Travail à faire
• a. Traduisez en anglais cette phrase de l'extrait du document : « Je reviendrai plus extensivement sur cette question dans les jours à venir. »
• b. D'après l'extrait du document, qui a écrit l'ouvrage passant en revue les conséquences néfastes de ces modèles ?
• c. Relevez dans l'extrait du document tout ce que les actionnaires poussent les dirigeants à adopter ou à maintenir.
━━━━━ Extrait du document ━━━━━
Les dirigeants sont donc poussés par les actionnaires à
adopter à la fois des structures de bilan et des répartitions de
portefeuilles d'activité qui sur-exposent les entreprises aux aléas de
la conjoncture, tout en les poussant à maintenir des objectifs de
rentabilité des capitaux propres financièrement insoutenables sur le
long terme.
Les dégâts de l'application aveugle de ces modèles
gaussiens aux noms barbares (MEDAF, WACC...) sur l'économie "productive"
(celle de l'actif) et l'économie financière (celle du passif) sont
encore impossibles à évaluer dans leur totalité. Mais l'ouvrage de
Philippe Herlin passe en revue nombre de ces conséquences néfastes. Ces
modèles ont joué un rôle majeur dans l'établissement de cette économie de la dette
dont je voudrais tant qu'elle cédât la place à celle du capital... Je
reviendrai plus extensivement sur cette question dans les jours à venir.
Le régulateur contaminé
Le régulateur a
implicitement adopté les lois gaussiennes dans au moins deux pans
essentiels de la réglementation financière mondiale:
1- les modèles de valorisation des risques
utilisés pour évaluer les capitaux propres obligatoires dans les règles
de Bâle sont typiquement issus de raisonnements gaussiens.
━━━━━ Matériaux recueillis ━━━━━
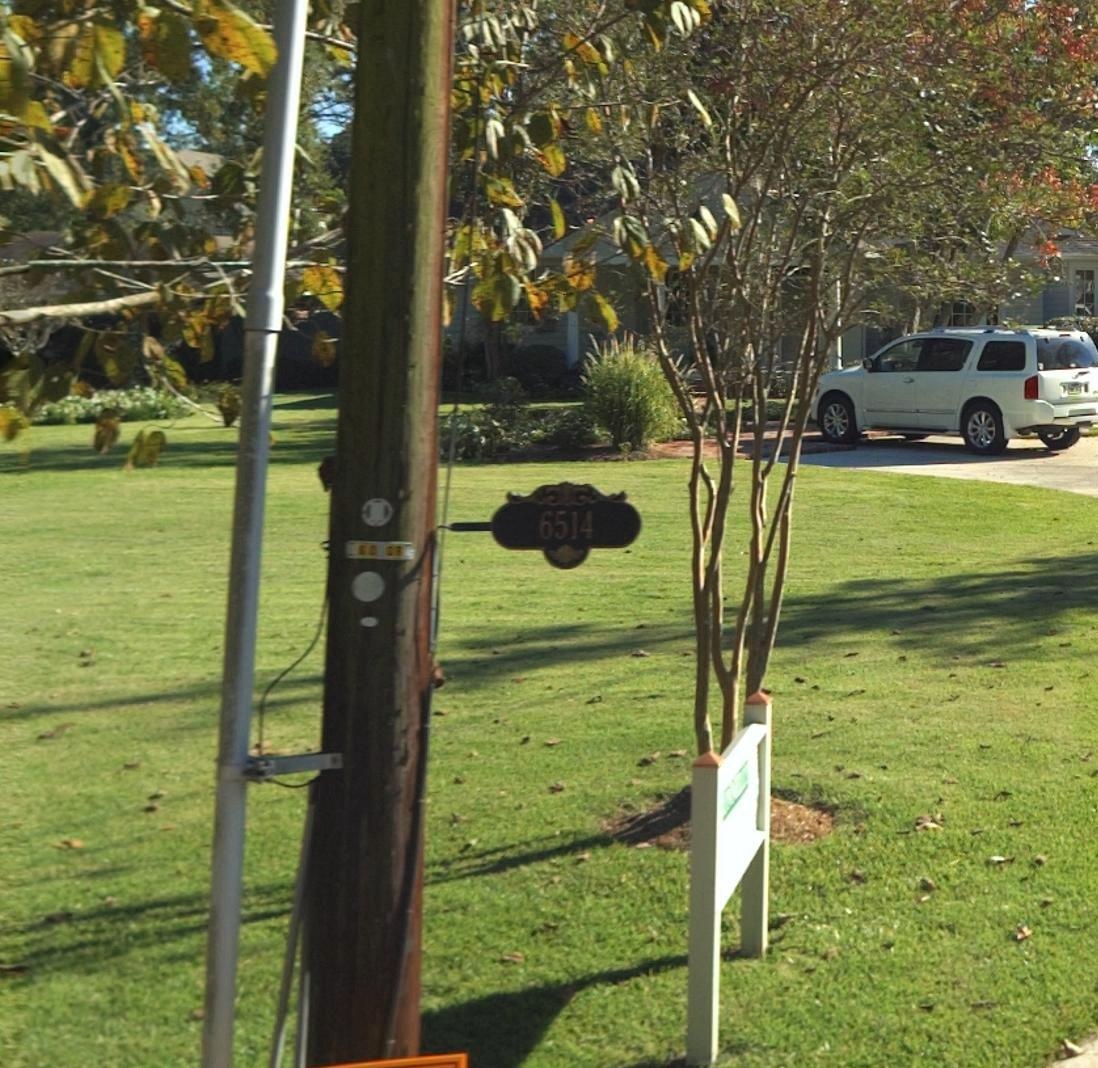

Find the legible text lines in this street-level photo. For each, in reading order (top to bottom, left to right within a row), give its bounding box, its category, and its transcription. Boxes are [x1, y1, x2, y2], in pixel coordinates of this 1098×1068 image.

[536, 508, 596, 542] StreetNumber: 6514
[356, 542, 379, 558] None: 60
━━━━━
Corrigé des exercices
• a. I will come back to this question more extensively in the coming days.

• b. Philippe Herlin.

• c.
- Des structures de bilan qui sur-exposent les entreprises aux aléas de la conjoncture
- Des répartitions de portefeuilles d'activité qui sur-exposent les entreprises aux aléas de la conjoncture
- Des objectifs de rentabilité des capitaux propres financièrement insoutenables sur le long terme